→ **Assigned task**:
Could you retype exactly the lines below between the one holding "X378070000Y-26300000D03*" and the one holding "buf (d6, d1, d2);", inclusive, leaving out any pictures?

→ **Excerpted records**:
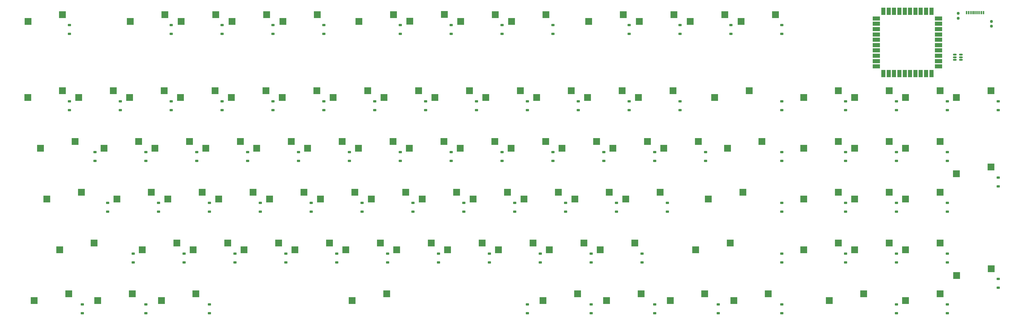
<source format=gbr>
G04 #@! TF.GenerationSoftware,KiCad,Pcbnew,8.0.6*
G04 #@! TF.CreationDate,2024-12-17T20:07:01+11:00*
G04 #@! TF.ProjectId,keyboard,6b657962-6f61-4726-942e-6b696361645f,rev?*
G04 #@! TF.SameCoordinates,Original*
G04 #@! TF.FileFunction,Paste,Bot*
G04 #@! TF.FilePolarity,Positive*
%FSLAX46Y46*%
G04 Gerber Fmt 4.6, Leading zero omitted, Abs format (unit mm)*
G04 Created by KiCad (PCBNEW 8.0.6) date 2024-12-17 20:07:01*
%MOMM*%
%LPD*%
G01*
G04 APERTURE LIST*
G04 Aperture macros list*
%AMRoundRect*
0 Rectangle with rounded corners*
0 $1 Rounding radius*
0 $2 $3 $4 $5 $6 $7 $8 $9 X,Y pos of 4 corners*
0 Add a 4 corners polygon primitive as box body*
4,1,4,$2,$3,$4,$5,$6,$7,$8,$9,$2,$3,0*
0 Add four circle primitives for the rounded corners*
1,1,$1+$1,$2,$3*
1,1,$1+$1,$4,$5*
1,1,$1+$1,$6,$7*
1,1,$1+$1,$8,$9*
0 Add four rect primitives between the rounded corners*
20,1,$1+$1,$2,$3,$4,$5,0*
20,1,$1+$1,$4,$5,$6,$7,0*
20,1,$1+$1,$6,$7,$8,$9,0*
20,1,$1+$1,$8,$9,$2,$3,0*%
G04 Aperture macros list end*
%ADD10R,2.550000X2.500000*%
%ADD11RoundRect,0.225000X0.375000X-0.225000X0.375000X0.225000X-0.375000X0.225000X-0.375000X-0.225000X0*%
%ADD12R,1.500000X2.800000*%
%ADD13R,2.800000X1.500000*%
%ADD14RoundRect,0.237500X-0.237500X0.250000X-0.237500X-0.250000X0.237500X-0.250000X0.237500X0.250000X0*%
%ADD15RoundRect,0.150000X0.512500X0.150000X-0.512500X0.150000X-0.512500X-0.150000X0.512500X-0.150000X0*%
%ADD16R,0.600000X1.240000*%
%ADD17R,0.300000X1.240000*%
G04 APERTURE END LIST*
D10*
X139490000Y-58185000D03*
X152417000Y-55645000D03*
X158540000Y-58185000D03*
X171467000Y-55645000D03*
X82340000Y-58185000D03*
X95267000Y-55645000D03*
X273176706Y-29584520D03*
X286103706Y-27044520D03*
X315702500Y-77235000D03*
X328629500Y-74695000D03*
X25190000Y-58185000D03*
X38117000Y-55645000D03*
X239502500Y-115335000D03*
X252429500Y-112795000D03*
X172827500Y-96285000D03*
X185754500Y-93745000D03*
X334752500Y-77235000D03*
X347679500Y-74695000D03*
X334752500Y-115335000D03*
X347679500Y-112795000D03*
X220452500Y-115335000D03*
X233379500Y-112795000D03*
X110915000Y-77235000D03*
X123842000Y-74695000D03*
X63290000Y-58185000D03*
X76217000Y-55645000D03*
X25245000Y-29665000D03*
X38172000Y-27125000D03*
X168065000Y-77235000D03*
X180992000Y-74695000D03*
X353802500Y-115335000D03*
X366729500Y-112795000D03*
X241883750Y-134385000D03*
X254810750Y-131845000D03*
X235165000Y-29585000D03*
X248092000Y-27045000D03*
X289508750Y-134385000D03*
X302435750Y-131845000D03*
X27571250Y-134385000D03*
X40498250Y-131845000D03*
X215690000Y-58185000D03*
X228617000Y-55645000D03*
X334752500Y-96285000D03*
X347679500Y-93745000D03*
X87102500Y-115335000D03*
X100029500Y-112795000D03*
X115677500Y-96285000D03*
X128604500Y-93745000D03*
X182352500Y-115335000D03*
X195279500Y-112795000D03*
X353802500Y-77235000D03*
X366729500Y-74695000D03*
X249027500Y-96285000D03*
X261954500Y-93745000D03*
X187261209Y-29593694D03*
X200188209Y-27053694D03*
X279983750Y-96285000D03*
X292910750Y-93745000D03*
X253790000Y-58185000D03*
X266717000Y-55645000D03*
X206261209Y-29593694D03*
X219188209Y-27053694D03*
X292216706Y-29584520D03*
X305143706Y-27044520D03*
X72815000Y-77235000D03*
X85742000Y-74695000D03*
X275221250Y-115335000D03*
X288148250Y-112795000D03*
X201402500Y-115335000D03*
X214329500Y-112795000D03*
X144252500Y-115335000D03*
X157179500Y-112795000D03*
X234740000Y-58185000D03*
X247667000Y-55645000D03*
X134727500Y-96285000D03*
X147654500Y-93745000D03*
X353802500Y-58185000D03*
X366729500Y-55645000D03*
X254176706Y-29584520D03*
X267103706Y-27044520D03*
X53765000Y-77235000D03*
X66692000Y-74695000D03*
X91865000Y-77235000D03*
X104792000Y-74695000D03*
X106152500Y-115335000D03*
X119079500Y-112795000D03*
X244265000Y-77235000D03*
X257192000Y-74695000D03*
X44240000Y-58185000D03*
X57167000Y-55645000D03*
X146633750Y-134385000D03*
X159560750Y-131845000D03*
X187115000Y-77235000D03*
X200042000Y-74695000D03*
X325227500Y-134385000D03*
X338154500Y-131845000D03*
X229977500Y-96285000D03*
X242904500Y-93745000D03*
X315702500Y-96285000D03*
X328629500Y-93745000D03*
X32333750Y-96285000D03*
X45260750Y-93745000D03*
X120440000Y-58185000D03*
X133367000Y-55645000D03*
X101390000Y-58185000D03*
X114317000Y-55645000D03*
X63594475Y-29637388D03*
X76521475Y-27097388D03*
X265696250Y-134385000D03*
X278623250Y-131845000D03*
X218071250Y-134385000D03*
X230998250Y-131845000D03*
X75196250Y-134385000D03*
X88123250Y-131845000D03*
X315702500Y-115335000D03*
X328629500Y-112795000D03*
X287127500Y-77235000D03*
X300054500Y-74695000D03*
X372852500Y-58185000D03*
X385779500Y-55645000D03*
X68052500Y-115335000D03*
X80979500Y-112795000D03*
X353802500Y-96285000D03*
X366729500Y-93745000D03*
X210927500Y-96285000D03*
X223854500Y-93745000D03*
X177590000Y-58185000D03*
X190517000Y-55645000D03*
X263315000Y-77235000D03*
X276242000Y-74695000D03*
X372859143Y-86743423D03*
X385786143Y-84203423D03*
X163302500Y-115335000D03*
X176229500Y-112795000D03*
X206165000Y-77235000D03*
X219092000Y-74695000D03*
X96627500Y-96285000D03*
X109554500Y-93745000D03*
X372915000Y-124960000D03*
X385842000Y-122420000D03*
X149165000Y-29585000D03*
X162092000Y-27045000D03*
X82632347Y-29596106D03*
X95559347Y-27056106D03*
X51383750Y-134385000D03*
X64310750Y-131845000D03*
X315702500Y-58185000D03*
X328629500Y-55645000D03*
X353802500Y-134385000D03*
X366729500Y-131845000D03*
X77577500Y-96285000D03*
X90504500Y-93745000D03*
X196640000Y-58185000D03*
X209567000Y-55645000D03*
X282365000Y-58185000D03*
X295292000Y-55645000D03*
X125202500Y-115335000D03*
X138129500Y-112795000D03*
X334752500Y-58185000D03*
X347679500Y-55645000D03*
X120665000Y-29585000D03*
X133592000Y-27045000D03*
X29952500Y-77235000D03*
X42879500Y-74695000D03*
X191877500Y-96285000D03*
X204804500Y-93745000D03*
X58527500Y-96285000D03*
X71454500Y-93745000D03*
X149015000Y-77235000D03*
X161942000Y-74695000D03*
X129965000Y-77235000D03*
X142892000Y-74695000D03*
X168197485Y-29578486D03*
X181124485Y-27038486D03*
X37096250Y-115335000D03*
X50023250Y-112795000D03*
X225215000Y-77235000D03*
X238142000Y-74695000D03*
X153777500Y-96285000D03*
X166704500Y-93745000D03*
X101665000Y-29585000D03*
X114592000Y-27045000D03*
D11*
X40800000Y-62875000D03*
X40800000Y-59575000D03*
X107475000Y-81925000D03*
X107475000Y-78625000D03*
X264637500Y-100975000D03*
X264637500Y-97675000D03*
X236062500Y-139075000D03*
X236062500Y-135775000D03*
X78900000Y-62875000D03*
X78900000Y-59575000D03*
X250350000Y-62875000D03*
X250350000Y-59575000D03*
X136050000Y-34300000D03*
X136050000Y-31000000D03*
X307500000Y-139075000D03*
X307500000Y-135775000D03*
X207487500Y-100975000D03*
X207487500Y-97675000D03*
X174150000Y-62875000D03*
X174150000Y-59575000D03*
X283687500Y-139075000D03*
X283687500Y-135775000D03*
X88425000Y-81925000D03*
X88425000Y-78625000D03*
X269400000Y-34300000D03*
X269400000Y-31000000D03*
X226537500Y-100975000D03*
X226537500Y-97675000D03*
X64612500Y-120025000D03*
X64612500Y-116725000D03*
D12*
X363500000Y-49150000D03*
X361500000Y-49150000D03*
X359500000Y-49150000D03*
X357500000Y-49150000D03*
X355500000Y-49150000D03*
X353500000Y-49150000D03*
X351500000Y-49150000D03*
X349500000Y-49150000D03*
X347500000Y-49150000D03*
X345500000Y-49150000D03*
D13*
X342850000Y-46500000D03*
X342850000Y-44500000D03*
X342850000Y-42500000D03*
X342850000Y-40500000D03*
X342850000Y-38500000D03*
X342850000Y-36500000D03*
X342850000Y-34500000D03*
X342850000Y-32500000D03*
X342850000Y-30500000D03*
X342850000Y-28500000D03*
D12*
X345500000Y-25850000D03*
X347500000Y-25850000D03*
X349500000Y-25850000D03*
X351500000Y-25850000D03*
X353500000Y-25850000D03*
X355500000Y-25850000D03*
X357500000Y-25850000D03*
X359500000Y-25850000D03*
X361500000Y-25850000D03*
X363500000Y-25850000D03*
D13*
X366150000Y-28500000D03*
X366150000Y-30500000D03*
X366150000Y-32500000D03*
X366150000Y-34500000D03*
X366150000Y-36500000D03*
X366150000Y-38500000D03*
X366150000Y-40500000D03*
X366150000Y-42500000D03*
X366150000Y-44500000D03*
X366150000Y-46500000D03*
D11*
X97950000Y-34300000D03*
X97950000Y-31000000D03*
X202725000Y-81925000D03*
X202725000Y-78625000D03*
X350362500Y-100975000D03*
X350362500Y-97675000D03*
X240825000Y-81925000D03*
X240825000Y-78625000D03*
X117000000Y-34300000D03*
X117000000Y-31000000D03*
X78900000Y-34300000D03*
X78900000Y-31000000D03*
X350362500Y-81925000D03*
X350362500Y-78625000D03*
X307500000Y-34300000D03*
X307500000Y-31000000D03*
X350362500Y-139075000D03*
X350362500Y-135775000D03*
X212250000Y-139075000D03*
X212250000Y-135775000D03*
X278925000Y-81925000D03*
X278925000Y-78625000D03*
X59850000Y-62875000D03*
X59850000Y-59575000D03*
X83662500Y-120025000D03*
X83662500Y-116725000D03*
X69375000Y-139075000D03*
X69375000Y-135775000D03*
X369412500Y-62875000D03*
X369412500Y-59575000D03*
X269400000Y-62875000D03*
X269400000Y-59575000D03*
X255112500Y-120025000D03*
X255112500Y-116725000D03*
X388462500Y-62875000D03*
X388462500Y-59575000D03*
X55087500Y-100975000D03*
X55087500Y-97675000D03*
X97950000Y-62875000D03*
X97950000Y-59575000D03*
X188437500Y-100975000D03*
X188437500Y-97675000D03*
X178912500Y-120025000D03*
X178912500Y-116725000D03*
X193200000Y-62875000D03*
X193200000Y-59575000D03*
X212250000Y-62875000D03*
X212250000Y-59575000D03*
X164625000Y-34300000D03*
X164625000Y-31000000D03*
X183675000Y-81925000D03*
X183675000Y-78625000D03*
X245587500Y-100975000D03*
X245587500Y-97675000D03*
X112237500Y-100975000D03*
X112237500Y-97675000D03*
X259875000Y-139075000D03*
X259875000Y-135775000D03*
X150337500Y-100975000D03*
X150337500Y-97675000D03*
D14*
X373500000Y-26587500D03*
X373500000Y-28412500D03*
D11*
X159862500Y-120025000D03*
X159862500Y-116725000D03*
X388462500Y-129500000D03*
X388462500Y-126200000D03*
X202725000Y-34300000D03*
X202725000Y-31000000D03*
D15*
X374500000Y-42100000D03*
X374500000Y-43050000D03*
X374500000Y-44000000D03*
X372225000Y-44000000D03*
X372225000Y-43050000D03*
X372225000Y-42100000D03*
D11*
X117000000Y-62875000D03*
X117000000Y-59575000D03*
X259875000Y-81925000D03*
X259875000Y-78625000D03*
X307500000Y-100975000D03*
X307500000Y-97675000D03*
X369412500Y-139075000D03*
X369412500Y-135775000D03*
X369412500Y-81925000D03*
X369412500Y-78625000D03*
X183675000Y-34300000D03*
X183675000Y-31000000D03*
X388462500Y-91500000D03*
X388462500Y-88200000D03*
D14*
X386000000Y-29587500D03*
X386000000Y-31412500D03*
D11*
X93187500Y-139075000D03*
X93187500Y-135775000D03*
X350362500Y-120025000D03*
X350362500Y-116725000D03*
X231300000Y-62875000D03*
X231300000Y-59575000D03*
X331312500Y-81925000D03*
X331312500Y-78625000D03*
X307500000Y-62875000D03*
X307500000Y-59575000D03*
X164625000Y-81925000D03*
X164625000Y-78625000D03*
X307500000Y-81925000D03*
X307500000Y-78625000D03*
X197962500Y-120025000D03*
X197962500Y-116725000D03*
X131287500Y-100975000D03*
X131287500Y-97675000D03*
X102712500Y-120025000D03*
X102712500Y-116725000D03*
X250350000Y-34300000D03*
X250350000Y-31000000D03*
X236062500Y-120025000D03*
X236062500Y-116725000D03*
X40800000Y-34300000D03*
X40800000Y-31000000D03*
X331312500Y-120025000D03*
X331312500Y-116725000D03*
X331312500Y-100975000D03*
X331312500Y-97675000D03*
X369412500Y-120025000D03*
X369412500Y-116725000D03*
X331312500Y-62875000D03*
X331312500Y-59575000D03*
X74137500Y-100975000D03*
X74137500Y-97675000D03*
X217012500Y-120025000D03*
X217012500Y-116725000D03*
X169387500Y-100975000D03*
X169387500Y-97675000D03*
X369412500Y-100975000D03*
X369412500Y-97675000D03*
X126525000Y-81925000D03*
X126525000Y-78625000D03*
X121762500Y-120025000D03*
X121762500Y-116725000D03*
X155100000Y-62875000D03*
X155100000Y-59575000D03*
X140812500Y-120025000D03*
X140812500Y-116725000D03*
X69375000Y-81925000D03*
X69375000Y-78625000D03*
X288450000Y-34300000D03*
X288450000Y-31000000D03*
X45562500Y-139075000D03*
X45562500Y-135775000D03*
X136050000Y-62875000D03*
X136050000Y-59575000D03*
X221775000Y-34300000D03*
X221775000Y-31000000D03*
X93187500Y-100975000D03*
X93187500Y-97675000D03*
X145575000Y-81925000D03*
X145575000Y-78625000D03*
X50325000Y-81925000D03*
X50325000Y-78625000D03*
X307500000Y-120025000D03*
X307500000Y-116725000D03*
X221775000Y-81925000D03*
X221775000Y-78625000D03*
D16*
X376620000Y-26300000D03*
X377420000Y-26300000D03*
D17*
X378570000Y-26300000D03*
X379570000Y-26300000D03*
X380070000Y-26300000D03*
X381070000Y-26300000D03*
D16*
X382220000Y-26300000D03*
X383020000Y-26300000D03*
X383020000Y-26300000D03*
X382220000Y-26300000D03*
D17*
X381570000Y-26300000D03*
X380570000Y-26300000D03*
X379070000Y-26300000D03*
X378070000Y-26300000D03*
D16*
X377420000Y-26300000D03*
X376620000Y-26300000D03*
D11*
X350362500Y-62875000D03*
X350362500Y-59575000D03*
M02*

</source>
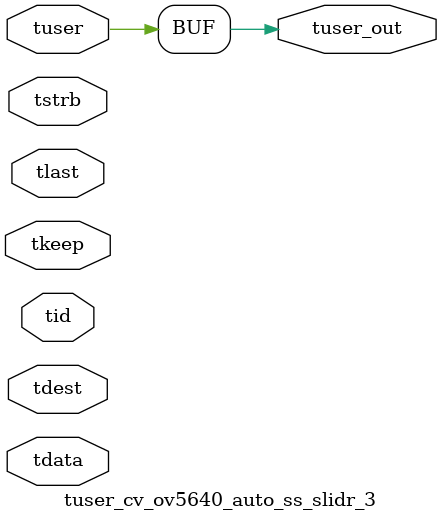
<source format=v>


`timescale 1ps/1ps

module tuser_cv_ov5640_auto_ss_slidr_3 #
(
parameter C_S_AXIS_TUSER_WIDTH = 1,
parameter C_S_AXIS_TDATA_WIDTH = 32,
parameter C_S_AXIS_TID_WIDTH   = 0,
parameter C_S_AXIS_TDEST_WIDTH = 0,
parameter C_M_AXIS_TUSER_WIDTH = 1
)
(
input  [(C_S_AXIS_TUSER_WIDTH == 0 ? 1 : C_S_AXIS_TUSER_WIDTH)-1:0     ] tuser,
input  [(C_S_AXIS_TDATA_WIDTH == 0 ? 1 : C_S_AXIS_TDATA_WIDTH)-1:0     ] tdata,
input  [(C_S_AXIS_TID_WIDTH   == 0 ? 1 : C_S_AXIS_TID_WIDTH)-1:0       ] tid,
input  [(C_S_AXIS_TDEST_WIDTH == 0 ? 1 : C_S_AXIS_TDEST_WIDTH)-1:0     ] tdest,
input  [(C_S_AXIS_TDATA_WIDTH/8)-1:0 ] tkeep,
input  [(C_S_AXIS_TDATA_WIDTH/8)-1:0 ] tstrb,
input                                                                    tlast,
output [C_M_AXIS_TUSER_WIDTH-1:0] tuser_out
);

assign tuser_out = {tuser[0:0]};

endmodule


</source>
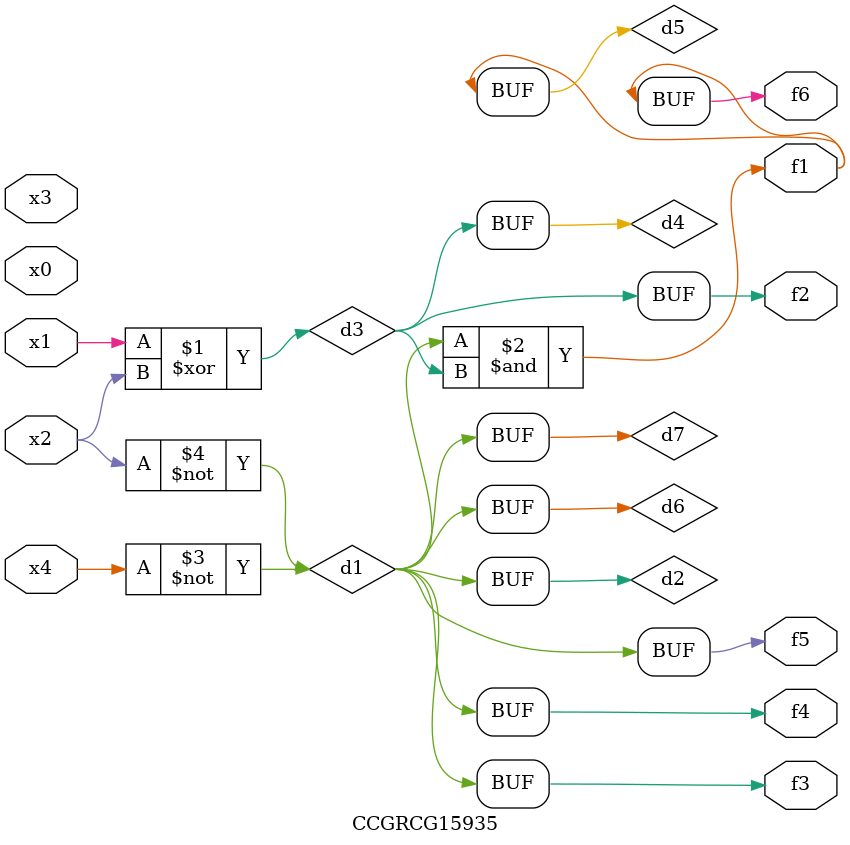
<source format=v>
module CCGRCG15935(
	input x0, x1, x2, x3, x4,
	output f1, f2, f3, f4, f5, f6
);

	wire d1, d2, d3, d4, d5, d6, d7;

	not (d1, x4);
	not (d2, x2);
	xor (d3, x1, x2);
	buf (d4, d3);
	and (d5, d1, d3);
	buf (d6, d1, d2);
	buf (d7, d2);
	assign f1 = d5;
	assign f2 = d4;
	assign f3 = d7;
	assign f4 = d7;
	assign f5 = d7;
	assign f6 = d5;
endmodule

</source>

→ **Answer to this task**:
X378070000Y-26300000D03*
D16*
X377420000Y-26300000D03*
X376620000Y-26300000D03*
D11*
X350362500Y-62875000D03*
X350362500Y-59575000D03*
M02*

</source>
<source format=v>


`timescale 1ps/1ps

module tuser_cv_ov5640_auto_ss_slidr_3 #
(
parameter C_S_AXIS_TUSER_WIDTH = 1,
parameter C_S_AXIS_TDATA_WIDTH = 32,
parameter C_S_AXIS_TID_WIDTH   = 0,
parameter C_S_AXIS_TDEST_WIDTH = 0,
parameter C_M_AXIS_TUSER_WIDTH = 1
)
(
input  [(C_S_AXIS_TUSER_WIDTH == 0 ? 1 : C_S_AXIS_TUSER_WIDTH)-1:0     ] tuser,
input  [(C_S_AXIS_TDATA_WIDTH == 0 ? 1 : C_S_AXIS_TDATA_WIDTH)-1:0     ] tdata,
input  [(C_S_AXIS_TID_WIDTH   == 0 ? 1 : C_S_AXIS_TID_WIDTH)-1:0       ] tid,
input  [(C_S_AXIS_TDEST_WIDTH == 0 ? 1 : C_S_AXIS_TDEST_WIDTH)-1:0     ] tdest,
input  [(C_S_AXIS_TDATA_WIDTH/8)-1:0 ] tkeep,
input  [(C_S_AXIS_TDATA_WIDTH/8)-1:0 ] tstrb,
input                                                                    tlast,
output [C_M_AXIS_TUSER_WIDTH-1:0] tuser_out
);

assign tuser_out = {tuser[0:0]};

endmodule


</source>
<source format=v>
module CCGRCG15935(
	input x0, x1, x2, x3, x4,
	output f1, f2, f3, f4, f5, f6
);

	wire d1, d2, d3, d4, d5, d6, d7;

	not (d1, x4);
	not (d2, x2);
	xor (d3, x1, x2);
	buf (d4, d3);
	and (d5, d1, d3);
	buf (d6, d1, d2);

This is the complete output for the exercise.